Statistical Analysis Flashcards
3 Steps in the Statistical Process
1) collect data (e.g., surveys); 2)describe and summarize the distribution of the values in the data set and 3) interpret by means of inferential statistics and statistical modeling (i.e., draw general conclusions for the population on the basis of the sample)
Nominal Data
are classified into mutually exclusive groups or categories and lack intrinsic order. A zoning classification, social security number, and sex are examples of nominal data. The label of the categories does not matter and should not imply any order. So, even if one category might be labeled as 1 and the other as 2, those labels can be switched
Ordinal Data
Are ordered categories implying a ranking of the observations.
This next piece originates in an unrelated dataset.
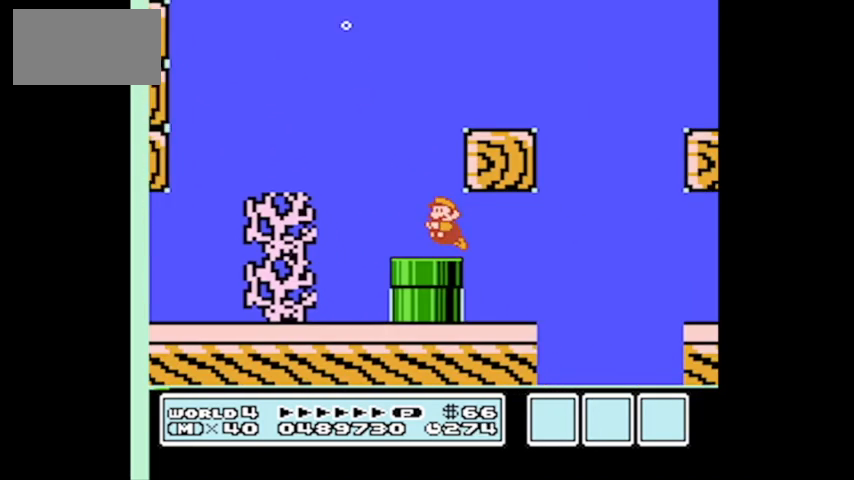
{"buttons": ["DPAD_DOWN"], "events": [[234, "DPAD_DOWN", "down"], [234, "DPAD_LEFT", "up"]]}
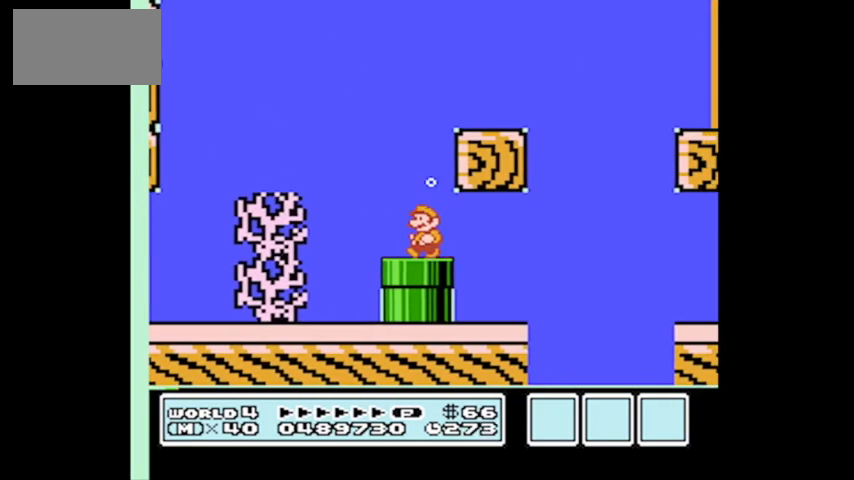
{"buttons": ["A", "DPAD_RIGHT"], "events": [[267, "DPAD_RIGHT", "down"], [300, "A", "down"], [300, "DPAD_DOWN", "up"], [300, "DPAD_RIGHT", "up"], [400, "A", "up"], [400, "DPAD_RIGHT", "down"], [500, "A", "down"]]}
Even though ordinal data may be given numerical values, such as 1,2,3, and 4, the values themselves are meaningless. Only the rank counts. It would be incorrect to infer, for example, that 4 is twice 2, despite the temptation. Examples of ordinal data include letter grades, suitability for development, and response scales on a survey (e.g, 1 through 5)
Interval Data
has an ordered relationship where the difference between the scales has a meaningful interpretation. the typical example of interval data is temperature, where the difference between 40 and 30 degrees is the same as between 30 and 20 degrees, but 20 degrees is not twice as cold as 40 degrees.
Ratio Data
the gold standard of measurement, where both absolute and relative differences have a meaning. The classic example of ratio data is a distance measure, where the difference between 40 and 30 miles is the same as the difference between 30 and 20 miles, and in addition 40 miles is twice as far as 20 miles.
Variable
a mathematical representation of a concept, and thus also of the measurement of that concept.
Quantitative Variables
(e.g., household income, level of a pollutant in a river). Represent an interval or ratio measurement
Qualitative Variables
E.g., a zoning classification. Correspond to nominal or ordinal measurement.
Continuous Variables
can take an infinite number of values, both positive and negative, and with as fine a degree of precision as desired. most measurements in the physical sciences yield continuous variables.
Discrete Variables
Can only take on a finite number of distinct values. An example is the count of the number of events, such as the number of accidents per month. such counts cannot be negative, and only take on integer values, such as 1, 28, or 211.
Population
the totality of some entity. For example, the total number of planners preparing for the 2018 AICP exam would be a population.
Sample
a subset of the population. For example, 25 candidates selected at random out of the total number of planners preparing for the 2022 AICP exam.
Descriptive Statistics
describe the characteristics of the distribution of values in a population or in a sample. For example, a descriptive statistic such as the mean could be applied to the age distribution in the population of AICP exam takers, providing a summary measure of central tendency (eg, “on average, AICP test takers in 2022 are 30 years old”). The context will make clear whether the statistic pertains to the population (all values known), or to a sample (only partial observations). The latter is the typical case encountered in practice.
Inferential Statistics
use probability theory to determine characteristics of a population based on observations made on a sample from that population. We infer things about the population based on what is observed in the sample. For example, we could take a sample of 25 test takers and use their average age to say something about the mean age of all the test takers.
Distribution
the overall shape of all observed data. It can be listed as an ordered table, or graphically represented by a histogram or density plot. A histogram groups observations in bins represented as what’s commonly referred to as a bar chart. A density plot shows a smooth curve. The full distribution of data typically overwhelms, so characteristics are summarized by descriptive statistics. In addition to central tendency and dispersion, other characteristics are symmetry or lack thereof (skewness), and the presence of thick tails (kurtosis), i.e., a higher likelihood of extreme values.